## Exercise requirements
Reproduce only what runs from the line containing "middle pip: (42, 59)" to the line containing "thumb mcp: (169, 177)" in the records below, inclusive. Keep it exact, and keep the pictures out.

(Stored data entries)
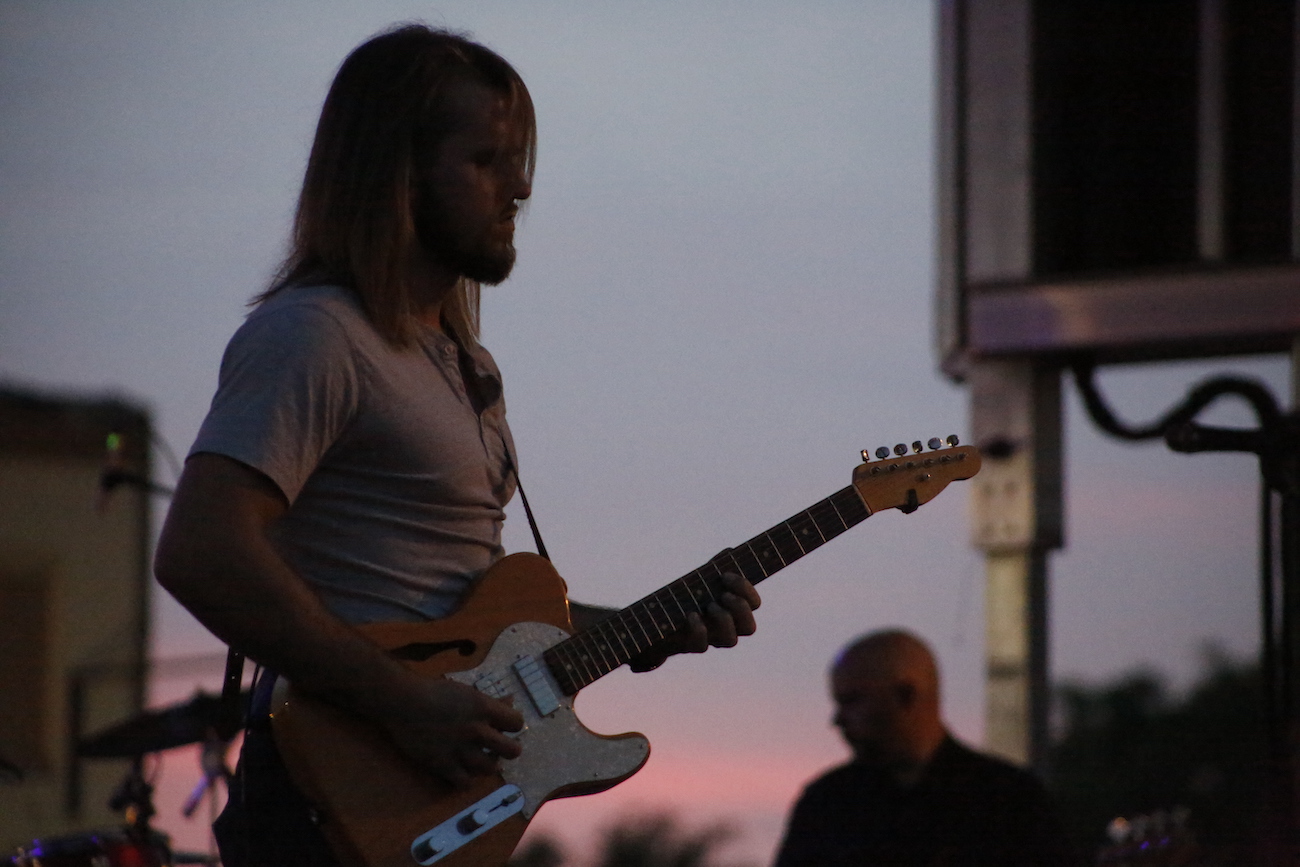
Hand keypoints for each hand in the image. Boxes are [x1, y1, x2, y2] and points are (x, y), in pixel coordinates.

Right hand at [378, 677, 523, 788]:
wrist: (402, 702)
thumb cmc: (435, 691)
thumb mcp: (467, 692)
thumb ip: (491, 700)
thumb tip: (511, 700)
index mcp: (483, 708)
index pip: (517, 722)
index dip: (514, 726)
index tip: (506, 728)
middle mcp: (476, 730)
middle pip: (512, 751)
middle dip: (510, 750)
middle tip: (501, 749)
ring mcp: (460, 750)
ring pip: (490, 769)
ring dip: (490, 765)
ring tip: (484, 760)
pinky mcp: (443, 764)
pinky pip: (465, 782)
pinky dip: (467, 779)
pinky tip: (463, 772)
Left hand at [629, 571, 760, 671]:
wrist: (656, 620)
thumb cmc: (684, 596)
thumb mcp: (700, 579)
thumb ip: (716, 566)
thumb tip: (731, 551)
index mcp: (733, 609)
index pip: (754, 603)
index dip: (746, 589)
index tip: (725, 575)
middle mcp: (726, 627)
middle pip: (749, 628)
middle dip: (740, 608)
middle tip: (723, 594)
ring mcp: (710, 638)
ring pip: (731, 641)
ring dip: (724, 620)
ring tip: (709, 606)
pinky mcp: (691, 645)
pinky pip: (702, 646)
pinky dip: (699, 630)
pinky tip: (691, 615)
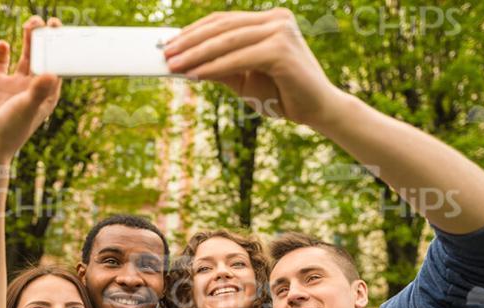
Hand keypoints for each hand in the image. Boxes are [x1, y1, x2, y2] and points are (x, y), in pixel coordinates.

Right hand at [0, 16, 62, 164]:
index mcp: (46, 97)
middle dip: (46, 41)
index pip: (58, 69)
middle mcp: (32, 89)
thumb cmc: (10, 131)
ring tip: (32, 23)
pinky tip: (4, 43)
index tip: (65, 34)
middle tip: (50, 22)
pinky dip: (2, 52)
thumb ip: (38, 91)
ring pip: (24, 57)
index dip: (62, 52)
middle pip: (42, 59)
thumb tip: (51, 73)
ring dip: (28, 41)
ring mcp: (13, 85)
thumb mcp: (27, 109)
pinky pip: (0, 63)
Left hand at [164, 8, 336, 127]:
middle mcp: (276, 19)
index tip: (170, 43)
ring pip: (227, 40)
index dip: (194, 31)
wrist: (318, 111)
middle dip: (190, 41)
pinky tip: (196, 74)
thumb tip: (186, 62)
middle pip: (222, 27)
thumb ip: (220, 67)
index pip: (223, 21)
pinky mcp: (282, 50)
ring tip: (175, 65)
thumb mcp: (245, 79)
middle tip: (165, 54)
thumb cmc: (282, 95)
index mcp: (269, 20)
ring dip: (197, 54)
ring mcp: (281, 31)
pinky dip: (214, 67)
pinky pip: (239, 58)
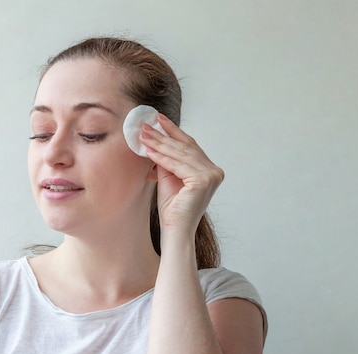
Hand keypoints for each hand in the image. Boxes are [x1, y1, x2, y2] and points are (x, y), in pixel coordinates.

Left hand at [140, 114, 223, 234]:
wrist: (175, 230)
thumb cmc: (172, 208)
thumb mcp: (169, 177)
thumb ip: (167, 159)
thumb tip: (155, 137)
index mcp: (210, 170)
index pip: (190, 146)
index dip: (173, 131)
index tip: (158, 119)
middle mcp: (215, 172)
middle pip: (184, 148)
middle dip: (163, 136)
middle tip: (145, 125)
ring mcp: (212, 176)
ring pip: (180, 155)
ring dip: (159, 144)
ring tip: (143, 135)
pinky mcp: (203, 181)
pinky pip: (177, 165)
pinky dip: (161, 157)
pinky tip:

## Solution
middle pip: (42, 59)
thumb tip: (51, 73)
ring dip: (28, 41)
ring mcp: (13, 85)
thumb mcp: (27, 109)
pinky pip: (0, 63)
Left hand at [164, 8, 336, 127]:
middle mcp: (276, 19)
index tip: (170, 43)
ring pip: (227, 40)
index dip: (194, 31)
wrist: (318, 111)
middle dip: (190, 41)
pinky tip: (196, 74)
thumb tip: (186, 62)
middle pip: (222, 27)
thumb ip: (220, 67)
index pip: (223, 21)
pinky mcp: (282, 50)
ring tip: (175, 65)
thumb mcp: (245, 79)
middle tip: (165, 54)
thumb cmc: (282, 95)
index mcp: (269, 20)
ring dip: (197, 54)
ring mcp: (281, 31)
pinky dip: (214, 67)
pinky pip: (239, 58)
Hand keypoints for each hand in the image. Boxes are [x1, y1, x2, y2] and points are (x, y), in pixel coordinates.

Left hand at [140, 114, 223, 234]:
wrist: (175, 230)
thumb cmc: (172, 208)
thumb mcp: (169, 177)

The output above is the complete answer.